The crawler skittered to a stop and Alex jogged the last few feet to board. As he stepped up, he felt his weight cause the streetcar to shift a bit, then its legs adjusted and leveled it. The car was crammed with passengers, all huddling away from the doors to stay out of the wet and cold. Alex’s barrier would work for at least another half hour so he sat in one of the front stairwells and watched the city go by. The big advantage of crawlers was that they could go much faster than an electric or cable-driven streetcar, and they rode a lot smoother. They seemed to flow over even the roughest ground as if it were still water. For a dime, it was quite a ride.
Alex got off a few blocks from the Brotherhood of Hope Mission. Crawlers needed reliable power for their energy legs, so they never ventured too far into the outer ring. As he walked, Alex could feel his barrier rune beginning to fade and he quickened his pace. By the time he reached the mission, he was just beginning to get damp.
His knock at the door was answered by an old black nun who looked a hundred if she was a day. Despite her frail appearance, she let out a whoop of joy at the sight of Alex and hugged the stuffing out of him.
“How are you, boy?” she said when he’d finally disentangled himself from her. “Why haven’t you been around more lately?”
“I’m sorry, Sister Gwen,” he said. Alex blushed and didn’t hide it. “Things have been busy at work.”
Sister Gwen grunted, a sound that clearly indicated she thought this was a poor excuse.
“I hear the roof is leaking again,” he prompted, changing the subject. The old nun nodded and turned away, motioning for him to follow.
“Father Clementine’s been expecting you.”
She led him down familiar paths, past the dormitories and the kitchen and into the main hall.
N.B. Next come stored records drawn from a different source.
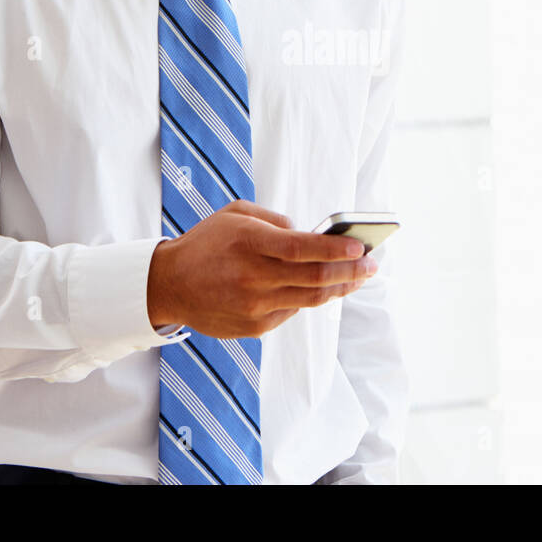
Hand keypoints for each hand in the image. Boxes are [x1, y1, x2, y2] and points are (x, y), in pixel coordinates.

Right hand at [147, 199, 377, 337]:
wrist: (168, 284)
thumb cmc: (207, 243)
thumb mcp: (235, 214)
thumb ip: (275, 221)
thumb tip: (311, 236)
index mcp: (248, 242)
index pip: (303, 247)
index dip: (337, 248)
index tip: (362, 245)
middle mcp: (252, 277)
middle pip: (315, 278)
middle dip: (351, 271)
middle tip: (372, 264)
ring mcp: (254, 306)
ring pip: (311, 299)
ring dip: (341, 288)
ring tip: (358, 277)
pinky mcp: (254, 327)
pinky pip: (293, 311)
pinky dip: (311, 299)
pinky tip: (324, 288)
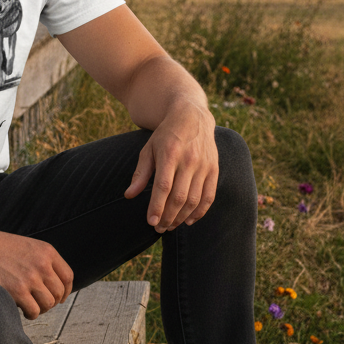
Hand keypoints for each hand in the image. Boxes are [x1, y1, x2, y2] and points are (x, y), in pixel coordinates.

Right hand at [0, 227, 73, 319]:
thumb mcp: (28, 247)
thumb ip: (43, 261)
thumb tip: (56, 285)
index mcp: (47, 251)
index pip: (68, 276)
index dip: (65, 291)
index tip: (58, 298)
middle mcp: (42, 264)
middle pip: (59, 293)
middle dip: (50, 301)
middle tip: (38, 303)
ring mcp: (30, 277)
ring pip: (48, 304)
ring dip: (40, 309)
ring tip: (29, 305)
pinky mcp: (17, 291)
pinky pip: (34, 311)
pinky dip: (29, 314)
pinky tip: (21, 308)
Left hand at [124, 102, 217, 231]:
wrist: (192, 116)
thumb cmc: (166, 135)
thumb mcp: (149, 149)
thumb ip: (141, 173)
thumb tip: (129, 195)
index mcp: (169, 153)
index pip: (163, 186)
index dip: (157, 207)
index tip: (151, 222)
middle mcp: (189, 159)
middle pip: (179, 197)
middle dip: (168, 217)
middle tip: (158, 228)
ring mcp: (204, 165)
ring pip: (194, 200)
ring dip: (181, 217)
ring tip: (170, 225)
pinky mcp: (214, 169)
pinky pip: (209, 196)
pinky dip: (199, 212)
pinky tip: (188, 220)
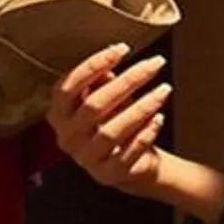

It was vast and open, like a warehouse, and Alex could see several unbroken streams of water falling down into strategically placed buckets. As he watched, two men in cassocks pulled a full bucket out from under one of the streams while an older man in a simple robe replaced it with an empty one.
“Be careful dumping that,” the man in the robe said. “I don’t want to have to mop the vestibule again.”
Alex gave Sister Gwen a parting hug and stepped up beside the older man. He was tall and worn with a craggy complexion and an enormous nose in the middle of his face. A thick crop of unkempt hair adorned his head, still jet black despite his being at least seventy. His hands were rough, calloused, and big, like boxers’ hands. As far as Alex knew, however, those hands had never been used in anger.
“I think two grown men can handle a bucket full of water,” Alex said.
“Alex,” the big man said, tuning to envelop Alex’s right hand in his. “How are you, son?” Before Alex could answer, he went on. “Sorry to bring you down here again, but…well, you see.” He waved at the leaks, as if somehow Alex might have missed them.
“No problem, Father,” Alex said. “Always happy to help out. In fact, I should have come down sooner to check on the runes.”